O Silêncio do Poeta
Texto de RK destinado a um
número de «Tempo» e cortado pela censura em 1973, publicado em 11/8/74 na
página CULTURA E ARTE do Notícias ( Moçambique) .
« Por vezes um hiato, a súbita iluminação de que só o
silêncio, um silêncio obstinado e físico, tornado insuportável pela rarefacção e
pelo vácuo que instalar em seu redor, pode responder a determinadas
solicitações e circunstâncias.
Há, sabemo-lo, perguntas e dúvidas deixadas em aberto, uma
missão, talvez, a cumprir,um trajecto a percorrer, um testemunho a prestar e – diria o poeta – o nosso dever, falar. Mas
não pesará mais, por vezes, o silêncio, do que o múltiplo e vário rumor das
palavras? – E, ao homem de letras – creiam-me
– , nada é mais trágico, pungente e flagelante do que a renúncia ao seu
discurso, à sua própria razão de ser. Contudo, momentos ocorrem em que esta via
se lhe apresenta como opção única, único lugar de solácio e refúgio derradadeiro
e inexpugnável reduto da razão e da coerência.

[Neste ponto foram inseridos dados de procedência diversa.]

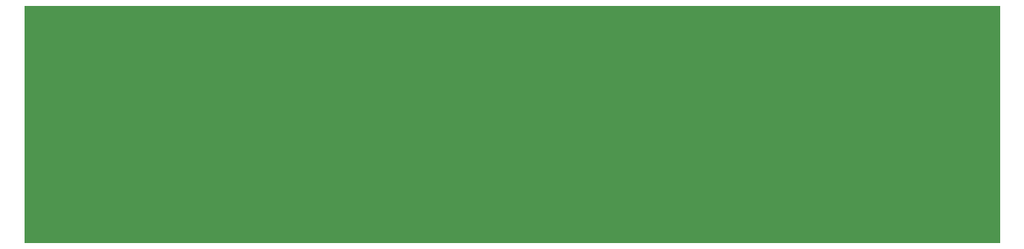
<source format=gtl>
G04 Layer: TopLayer*
G04 EasyEDA v6.4.31, 2022-02-20 19:53:06*
G04 0ed3418abafd4005aecf6b74550100da,e2c35ec14d3a475c8af15a16e8970ea9,10*
G04 Gerber Generator version 0.2*
G04 Scale: 100 percent, Rotated: No, Reflected: No *
G04 Dimensions in millimeters *
G04 leading zeros omitted , absolute positions ,4 integer and 5 decimal *
%FSLAX45Y45*%
%MOMM*%

%ADD11C,4.0000*%
%ADD12C,3.5000*%

%LPD*%
G36*
X0Y0D02*
G01*
X11100003Y0D01*
X11100003Y-2699994D01*
X0Y-2699994D01*
G37*
D11*
G01*
X350012Y-1350010D03*
G01*
X10749991Y-1350010D03*
D12*
G01*
X6064605Y-1193800D03*
G01*
X8864600Y-1193800D03*
M02*

</source>
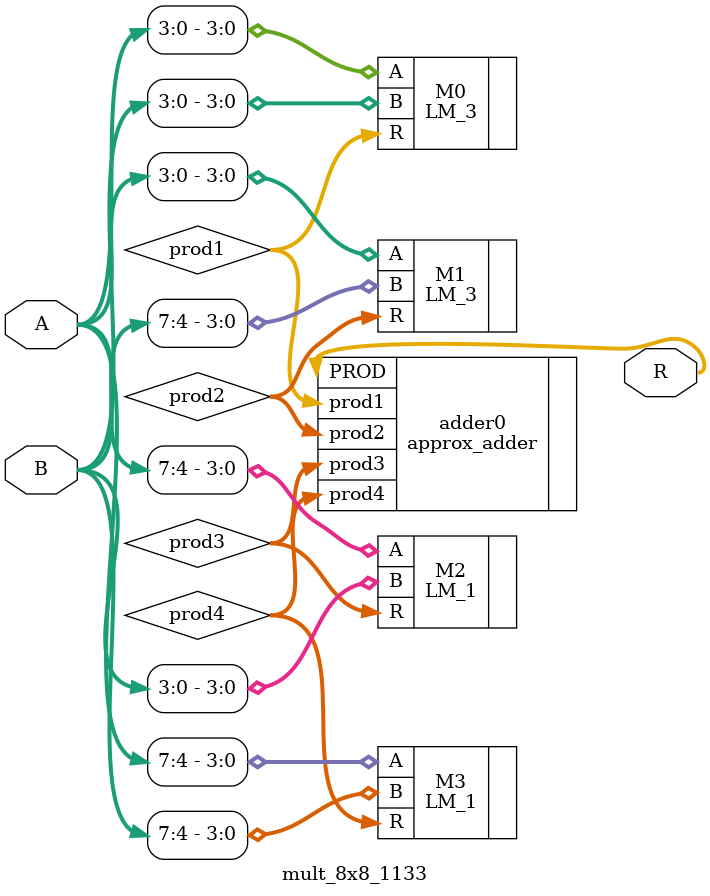
<source format=v>
module mult_8x8_1133(
input [7:0] A,
input [7:0] B,
output [15:0]R
);
wire [7:0]prod1;
wire [7:0]prod2;
wire [7:0]prod3;
wire [7:0]prod4;

LM_3 M0(.A(A[3:0]),.B(B[3:0]),.R(prod1));
LM_3 M1(.A(A[3:0]),.B(B[7:4]),.R(prod2));
LM_1 M2(.A(A[7:4]),.B(B[3:0]),.R(prod3));
LM_1 M3(.A(A[7:4]),.B(B[7:4]),.R(prod4));
approx_adder adder0(.prod1(prod1),.prod2(prod2),.prod3(prod3),.prod4(prod4),.PROD(R));
endmodule

</source>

Esperando que me perdoem, neste excurso de emergência, a
monotonia com que insisto sobre as mesmas fontes, recorro, ainda uma vez e a
propósito, aos pontos de vista manifestados por George Steiner, num modelar e justamente famoso ensaio, consagrado
a O Silêncio e o Poeta . Lembra-nos ele, aí, o facto singular de que
o homem, como o definiu Aristóteles, é
um ser da palavra, que é ela que o separa e o distingue de outras
manifestações de vida, que por ela se ergue acima do silêncio vegetal ou do
grunhido da fera.
Um pouco por toda a parte a obra literária descobre indícios
profundos desse malaise que uma
personagem feminina de James Purdy
consubstancia, em termos da maior simplicidade, pela expressão: recuso-me a ser escritora num lugar e num
tempo como o presente .»
RK volta a Steiner e à sua «retórica suicida do silêncio – preferível
será que o poeta mutile a língua, a ter de sancionar o inumano» – e dá como
exemplo a «moderna literatura alemã» confrontada e perseguida pelo pesadelo do
nazismo,considerando ele a língua alemã aquela que mais profundamente incorporou e sofreu «a
gramática do inumano». E se
a norma totalitária é efectiva a ponto de colmatar todas as oportunidades de
denúncia, ou de sátira – RK cita de novo Steiner – que o poeta cesse então de sê-lo.
«E precisamente ,
porque é isso que faz do homem um ser de indomável inquietude, não deve
consentir-se à palavra vida natural, santuário neutral, nos lugares e nas
estações da bestialidade. O silêncio é uma alternativa. Quando, na cidade as
palavras andam prenhes de selvajaria e mentira, nada fala mais alto do que o
poema que ficou por escrever.»
E termina dizendo – Eis
a encruzilhada. Hesitando frente à alternativa implacável, sentindo-lhe a
lógica poderosa e convincente, a dolorosa verdade. Conhecendo-lhe o sentido
último e as derradeiras consequências, nós aí estamos também.
Com o reconhecimento a
Francisco Gomes, homem de teatro, cinema e cidadania que, ao tomar conhecimento de um episódio triste
sobre a censura ligado a uma história africana que eu estava a escrever, se
disponibilizou para me oferecer documentos, fontes fidedignas que tinha
trazido de Moçambique.
Aqui fica, para as patorras que sentimos
agora, num policiamento sub-reptício, de
mesquinhos poderes – de mercados ditatoriais ou de capoeiras
municipais – para que não tentem calar-nos nunca mais.